Tax on Capital Gain in US – As per the US taxation, capital gain on sale of shares is not taxable. Thus, when an investor sells the shares held in the US equity market, there is no tax liability on such capital gains.
Tax on Capital Gain in India – When a taxpayer sells shares held in US equity market, it is a transfer of asset and taxable as capital gains in India. If the foreign share is sold within 24 months from purchase, it is a Short Term Capital Gain i.e. STCG while if the foreign share is sold after 24 months from purchase, it is a Long Term Capital Gain i.e. LTCG.
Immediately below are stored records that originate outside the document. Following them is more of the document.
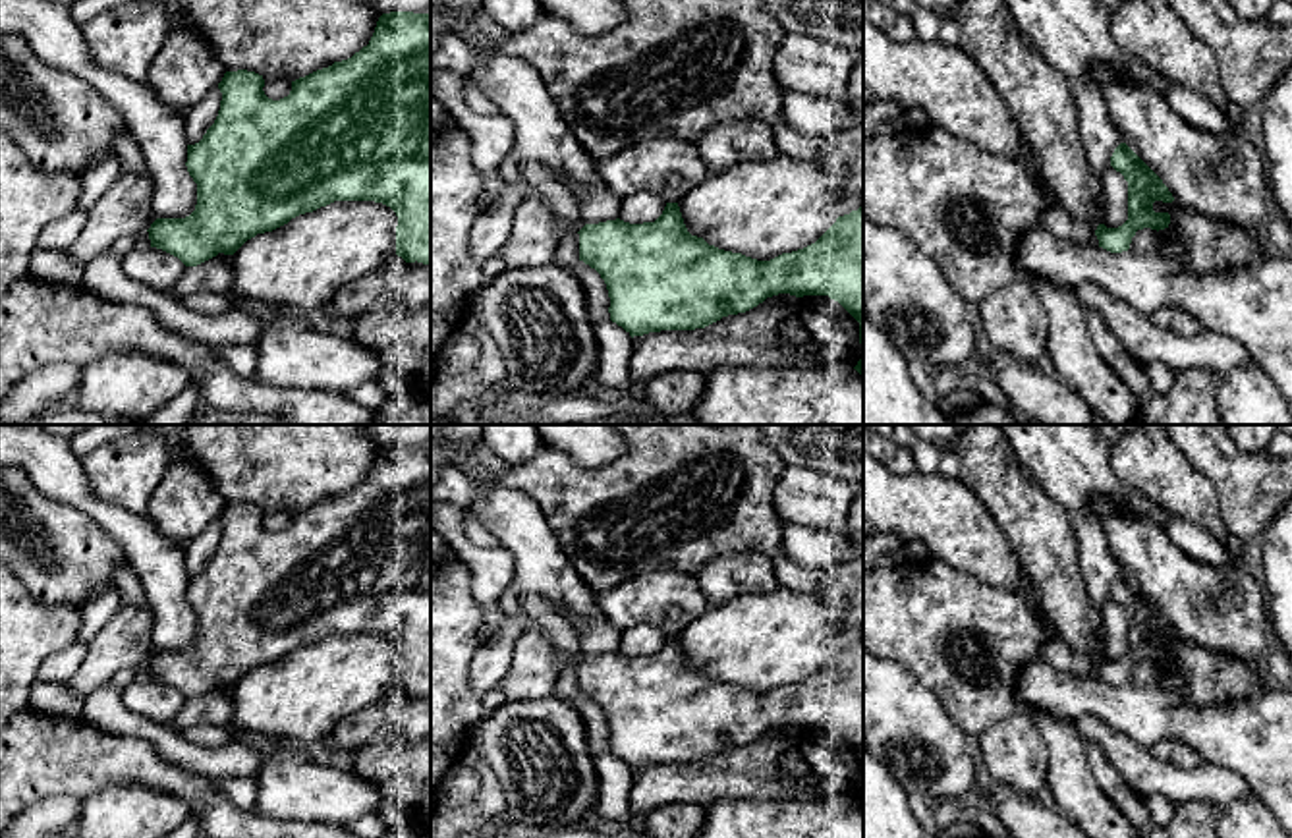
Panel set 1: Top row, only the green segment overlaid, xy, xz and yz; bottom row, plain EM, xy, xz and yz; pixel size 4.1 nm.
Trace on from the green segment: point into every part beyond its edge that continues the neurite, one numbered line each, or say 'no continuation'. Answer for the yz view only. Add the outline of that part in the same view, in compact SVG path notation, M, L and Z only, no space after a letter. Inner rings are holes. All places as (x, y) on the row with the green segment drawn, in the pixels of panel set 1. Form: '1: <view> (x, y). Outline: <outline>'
no continuation

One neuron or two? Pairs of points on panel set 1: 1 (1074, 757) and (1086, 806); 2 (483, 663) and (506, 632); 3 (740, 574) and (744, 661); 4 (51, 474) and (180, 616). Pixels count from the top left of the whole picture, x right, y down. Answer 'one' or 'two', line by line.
1: one
2: one
3: two
4: one

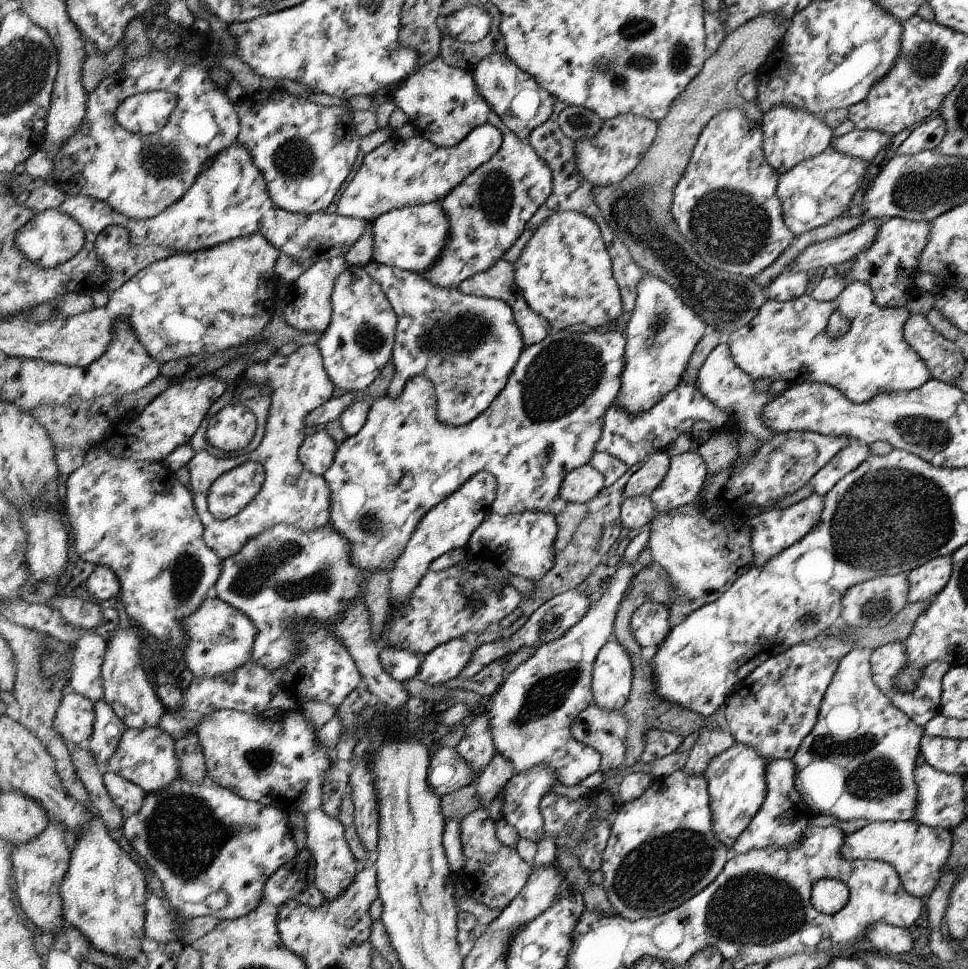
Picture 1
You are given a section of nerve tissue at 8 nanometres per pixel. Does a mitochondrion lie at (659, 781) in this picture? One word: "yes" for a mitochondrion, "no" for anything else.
no

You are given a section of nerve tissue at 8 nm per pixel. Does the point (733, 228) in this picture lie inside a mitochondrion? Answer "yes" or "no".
yes

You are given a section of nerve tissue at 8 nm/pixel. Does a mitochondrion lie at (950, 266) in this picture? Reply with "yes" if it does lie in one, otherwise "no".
no

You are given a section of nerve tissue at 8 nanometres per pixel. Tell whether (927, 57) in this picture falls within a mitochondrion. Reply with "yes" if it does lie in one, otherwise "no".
yes

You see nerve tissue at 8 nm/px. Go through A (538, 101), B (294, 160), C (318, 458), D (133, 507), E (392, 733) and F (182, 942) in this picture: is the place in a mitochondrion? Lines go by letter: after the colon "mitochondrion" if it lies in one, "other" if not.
A: other
B: mitochondrion
C: other
D: other
E: other
F: other

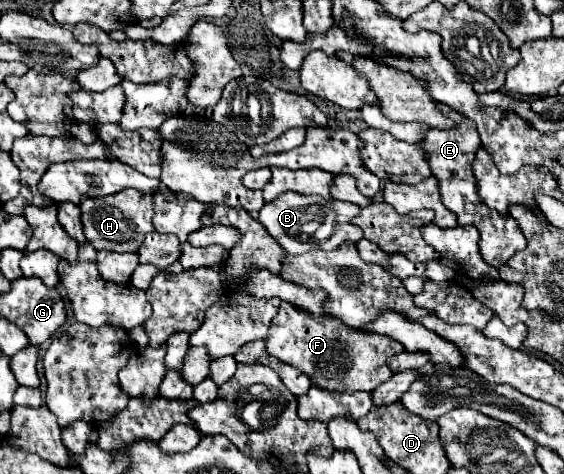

Below is the tax treatment for capital gains on sale of foreign shares in India:
|Type of Security||Period of Holding||Capital Gain||Tax Rate|
|Foreign Share||More than 24 months||Long Term Capital Gain (LTCG) u/s 112||20% with Indexation|
|Foreign Share||Up to 24 months||Short Term Capital Gain (STCG)||Slab Rates|
The rate of exchange for the calculation of capital gains in rupees shall be the telegraphic transfer buying rate of such currency as on the last day of the month immediately preceding the month in which the capital asset is transferred.
Tax on US Equity & Investments – Disclosure in ITR
The taxpayer needs to report income from investments in the US market in the Income Tax Return in India.
- Dividend Income on foreign shares should be reported under Schedule IFOS
- Capital Gains on sale of foreign shares should be reported under Schedule CG
- Investments held by the taxpayer in the US market must be disclosed under Schedule FA i.e. Foreign Assets
- To claim foreign tax credit, details must be reported in Schedule TR i.e. Tax Relief to claim relief of taxes paid outside India
Investor needs to file form 67 on Income tax e-filing website to claim foreign tax credit.
The investor should file ITR-2/ITR-3 and report income from the sale of Foreign Shares as Capital Gains.
Tax on sale of Foreign Shares is as follows:
LTCG – 20% without indexation
STCG – slab rates
Moreover, the investor shall declare details of Foreign Shares should in Schedule FA i.e. Schedule Foreign Assets of the ITR.
There are two methods to claim DTAA tax relief – exemption method and tax credit method.
– By exemption method, income is taxable in one country and exempt in another.
– In the tax credit method, where the income is taxable in both countries, tax relief is available in the country of residence.
No, If you are an NRI you need not to pay any tax in India on Income from Investment in US Equity Market in India.
It shall be the TTBR rate i.e. telegraphic transfer buying rate of such currency as on the last day of the previous month in which the capital asset is transferred.